My first day of study: it’s a spanning-tree day! Most of the information is a fresh-up from the CCNP course, but still very usefull to know. Below a summary of some key-parts of spanning-tree, rapid-spanning-tree and mst.
Spanning-tree bridge ID format
The “old” version of spanning-tree, also known as 802.1d, uses the following bridge ID format:
The priority is a 2 bytes (16 bits) field with all possible values between 0 and 65535. The MAC address is used as a tiebraker.
In the “new” format, the 16 bits field has been split up into 2 fields: a priority (a multiple of 4096) and a System-ID-Extension field. This field is being used for holding the VLAN ID. The MAC address is still used as a tie braker. Important to know is about the priority field: because of using a multiple of 4096, the first 4 bits of the possible 16 bits (as used in the original format) changes at every multiply, so this added the possibility for use the other 12 bits for the System-ID-Extension field. This all creates the possibility to use pvst (because of these “new” 12 bits)
The format looks like this:
After electing the root bridge, every switch needs to detect his root port. The root switch sends a hello packet every 2 seconds (hello timer). Each switch that receives a hello, forwards this hello out of all his ports after he updates the cost, forwarding switch ID, forwarders port priority and forwarders port number. (blocked ports do not forward Hello’s). Of all ports receiving hello’s, the port with the least calculated costs will be used as the root port. To determing the total cost of the path to the core, the switch adds the costs listed in the Hello’s to the local switch port costs on which the Hello was received. Important: lower cost = better!
A root port is usally connected to a designated port (DP) on a other switch. To be a DP, that specific port needs to send out Hello’s with the lowest advertised cost to the root bridge.
When a new STP calculation occurs, some parts of the CAM table (mac address table) could be false. To update the CAM:
- all switches need to be notified to time out the CAM entry
- Each switch needs to use the short timer (forward delay timer(15 secs)) to time out these CAM entries.
On a topology change, not all switches will notice this change. To get informed, the switch who notifies a down link is sending a TCN (topology change notification) out of his root port for every 2 seconds (Hello timer) untill a ack is received. The next switch sends a ack back by setting the TCA bit (Topology Change acknowledge) in the Hello packet. This procedure goes on untill the TCN is received by the root bridge. The root bridge sets the TC (Topology Change) on the next Hello’s. A switch who receives a Hello with the TC bit relays this BPDU so that every switch is aware of the topology change. This switch uses the forward delay timer to time out entries in the CAM. This allows the switch to age out MAC address faster then the default 300 sec’s. This process continues untill the switch nog longer receives TC’s (the root bridge sends TC’s for a time of: forward delay + max age timer)
For a port to transistion from blocking to forwarding, it has to pass these stats:
So, in summary: when a topology change occurs: any switch who changes the root port or designated port sends a TCN packet (BPDU) to the root bridge.
Root bridge selection
The following five criteria will be used as a decision-making process for choosing the Root Bridge
- Lowest root bridge ID
- Lowest path cost to the root bridge
- Lowest sender bridge ID
- Lowest port priority
- Lowest port ID
Also important to know: STP selects only onle designated port per segment to forward traffic. Al other ports do not forward to prevent loops.

• Set task 1: According to the spanning-tree notes, how often does the root switch send a hello packet?
• Set task 2: Carry on with the spanning-tree notes, picking up after their final sentence.

Stored entries:
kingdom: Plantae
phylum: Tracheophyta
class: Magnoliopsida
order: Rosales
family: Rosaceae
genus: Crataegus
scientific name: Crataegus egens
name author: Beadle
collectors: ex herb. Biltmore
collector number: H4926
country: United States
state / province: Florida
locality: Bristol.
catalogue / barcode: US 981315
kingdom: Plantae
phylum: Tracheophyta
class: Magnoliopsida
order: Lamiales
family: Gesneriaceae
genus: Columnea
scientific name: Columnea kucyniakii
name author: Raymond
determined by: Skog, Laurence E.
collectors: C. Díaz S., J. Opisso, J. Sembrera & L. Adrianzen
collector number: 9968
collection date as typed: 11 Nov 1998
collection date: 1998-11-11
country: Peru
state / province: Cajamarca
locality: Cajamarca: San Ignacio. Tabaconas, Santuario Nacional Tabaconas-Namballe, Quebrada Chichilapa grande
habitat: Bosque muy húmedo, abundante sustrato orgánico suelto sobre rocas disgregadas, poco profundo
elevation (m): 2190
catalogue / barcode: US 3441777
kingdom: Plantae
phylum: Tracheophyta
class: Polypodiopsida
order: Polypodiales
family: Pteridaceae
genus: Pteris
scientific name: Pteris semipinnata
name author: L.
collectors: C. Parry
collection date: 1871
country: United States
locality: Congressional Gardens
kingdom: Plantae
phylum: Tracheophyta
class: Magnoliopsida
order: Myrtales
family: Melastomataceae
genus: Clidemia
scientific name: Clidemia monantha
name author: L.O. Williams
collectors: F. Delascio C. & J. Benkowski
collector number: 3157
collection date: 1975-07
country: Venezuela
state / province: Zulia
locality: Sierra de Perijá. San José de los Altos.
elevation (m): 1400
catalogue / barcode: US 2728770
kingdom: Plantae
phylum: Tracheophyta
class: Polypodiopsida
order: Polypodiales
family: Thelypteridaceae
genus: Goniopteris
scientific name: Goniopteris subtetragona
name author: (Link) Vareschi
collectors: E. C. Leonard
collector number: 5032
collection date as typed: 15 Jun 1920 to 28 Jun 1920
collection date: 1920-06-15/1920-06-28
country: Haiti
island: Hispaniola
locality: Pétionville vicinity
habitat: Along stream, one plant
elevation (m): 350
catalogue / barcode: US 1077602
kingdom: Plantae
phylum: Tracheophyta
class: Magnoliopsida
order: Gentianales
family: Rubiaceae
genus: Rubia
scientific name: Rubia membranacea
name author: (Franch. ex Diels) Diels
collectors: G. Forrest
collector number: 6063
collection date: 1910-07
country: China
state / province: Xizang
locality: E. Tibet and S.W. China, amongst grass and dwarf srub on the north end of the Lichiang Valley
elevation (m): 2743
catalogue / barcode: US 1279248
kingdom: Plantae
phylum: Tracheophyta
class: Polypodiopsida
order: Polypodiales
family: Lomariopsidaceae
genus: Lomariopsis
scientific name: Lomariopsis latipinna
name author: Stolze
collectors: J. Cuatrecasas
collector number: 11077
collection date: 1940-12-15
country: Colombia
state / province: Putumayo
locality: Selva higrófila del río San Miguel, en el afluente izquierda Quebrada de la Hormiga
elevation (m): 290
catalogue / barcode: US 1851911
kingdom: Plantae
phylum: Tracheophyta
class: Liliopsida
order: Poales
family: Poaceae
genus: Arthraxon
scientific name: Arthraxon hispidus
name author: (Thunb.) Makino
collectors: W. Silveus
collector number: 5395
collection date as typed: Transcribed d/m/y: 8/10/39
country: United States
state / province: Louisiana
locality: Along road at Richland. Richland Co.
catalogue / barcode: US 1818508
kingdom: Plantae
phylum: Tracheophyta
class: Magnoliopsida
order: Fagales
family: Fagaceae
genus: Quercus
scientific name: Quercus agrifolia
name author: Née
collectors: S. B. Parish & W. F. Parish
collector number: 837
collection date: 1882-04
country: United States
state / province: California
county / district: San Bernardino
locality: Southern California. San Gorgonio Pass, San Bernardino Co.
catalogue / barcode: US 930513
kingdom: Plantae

• Result 1: Every 2 seconds, as set by the hello timer.

• Result 2:
Portfast can be used at access ports (with ONLY pc’s connected) to skip the spanning-tree states. The port transistions directly to forwarding.
When using uplinkfast, all uplink ports connected to the same destination are grouped together in a “uplink group”. When the RP goes down, a other member of the uplink group takes the RP over (in approx 5 secs).
Backbone fast is being used for faster recovery from indirect link failures. When a RP goes down, that switch switch can sends out “I wanna be root” packets. The next switch detects these packets and sends a inferior packet back, so that switch stops sending these BPDU’s and recovers faster from the topology change: the switch does not have to wait the maxage timer.
Rapid-spanning-tree is a enhanced 802.1d standard. The differences:
- Only waits for 3 missed Hello’s instead of 10 Hello’s (maxage timer)
- Transitioning from disabled state to learning state (skipping the Listening state)
- uses some other port types
The root port is still the “best” port to the Root bridge. The Alternated port is used as a “backup root port”. The Backup port is being used as a “backup backup root port”.
Last, but definatly not least: MST.
A main reason for using MST is a benefit in STP instances: VLAN spanning-tree instances can be grouped together into one MST instance which consumes less processing power on the switches.
A group of switches that uses MST (typically a part of your network) uses a MST region. This region appears as a single switch to the not-MST switches in the rest of your network. To appear as a single switch to the not-MST world, the MST switch switches use an other STP instance: Internal Spanning Tree (IST). This proces handles the STP proces between the MST region and the other “outside world” of STP.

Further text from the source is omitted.